Cobalt Silver Rush - Decline

Decline

World War I made labour hard to come by, and by 1917 most of the mines had closed due to a lack of men to work them. Instead, the small number of workers available were put to work using new extraction methods to work the tailings, which required far fewer people to keep in operation. At the end of the war Cobalt had a population of about 7,000. In 1918, in spite of the problems, 10,000 tons of silver were shipped.

As the best veins were mined out the cost of extracting silver from the Cobalt area made it increasingly unprofitable. By the 1922 many of the smaller mines were closed, when the Great Fire of 1922 swept through the area. Most of the veins ended less than 300 feet (91 m) below the surface, limiting the total amount of silver in the area. The stock market crash of 1929 led to a major devaluation in metal prices, rendering even the deeper mines unprofitable.

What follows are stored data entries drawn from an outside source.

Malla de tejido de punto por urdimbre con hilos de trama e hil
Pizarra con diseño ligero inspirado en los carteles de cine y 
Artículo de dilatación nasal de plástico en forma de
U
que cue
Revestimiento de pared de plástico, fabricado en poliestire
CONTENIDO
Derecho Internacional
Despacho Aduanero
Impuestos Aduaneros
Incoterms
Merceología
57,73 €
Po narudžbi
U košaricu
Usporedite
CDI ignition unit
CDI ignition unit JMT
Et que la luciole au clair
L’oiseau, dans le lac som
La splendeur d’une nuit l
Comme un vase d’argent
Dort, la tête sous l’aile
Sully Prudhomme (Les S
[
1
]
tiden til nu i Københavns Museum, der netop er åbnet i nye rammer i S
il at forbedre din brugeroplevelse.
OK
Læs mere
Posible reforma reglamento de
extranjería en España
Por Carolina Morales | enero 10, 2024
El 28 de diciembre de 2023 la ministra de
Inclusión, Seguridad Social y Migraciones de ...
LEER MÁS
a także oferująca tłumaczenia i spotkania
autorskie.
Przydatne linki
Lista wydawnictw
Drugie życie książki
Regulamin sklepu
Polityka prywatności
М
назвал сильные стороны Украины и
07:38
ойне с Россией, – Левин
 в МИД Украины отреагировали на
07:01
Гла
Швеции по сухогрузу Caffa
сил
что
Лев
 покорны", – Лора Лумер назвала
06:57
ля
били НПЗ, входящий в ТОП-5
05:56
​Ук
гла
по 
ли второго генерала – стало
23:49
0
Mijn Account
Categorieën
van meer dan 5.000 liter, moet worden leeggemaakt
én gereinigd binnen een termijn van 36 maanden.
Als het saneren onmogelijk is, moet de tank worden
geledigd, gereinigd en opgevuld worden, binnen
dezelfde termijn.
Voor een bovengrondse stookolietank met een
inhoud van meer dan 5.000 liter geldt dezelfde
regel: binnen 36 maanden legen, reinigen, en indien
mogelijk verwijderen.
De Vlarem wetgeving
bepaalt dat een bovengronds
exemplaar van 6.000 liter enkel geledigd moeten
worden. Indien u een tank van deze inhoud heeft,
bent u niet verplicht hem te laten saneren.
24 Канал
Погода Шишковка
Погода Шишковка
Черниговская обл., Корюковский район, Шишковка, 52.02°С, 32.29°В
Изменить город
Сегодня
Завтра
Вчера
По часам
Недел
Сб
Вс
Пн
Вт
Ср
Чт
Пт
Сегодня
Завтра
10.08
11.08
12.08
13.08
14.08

The LaRose closed in 1930, and by 1932 only the Nipissing Mine and a few smaller operations were still working. All of these were closed by 1937.

In the World War II era and immediately thereafter, cobalt became a valuable mineral in its own right, and a number of operations opened to process the tailings again, this time for the cobalt. Increasing silver values and better mining processes started to make the area profitable, and the 1950s saw a brief resugence of mining. Most of these closed by the 1970s, and the few remaining ones by the early 1980s.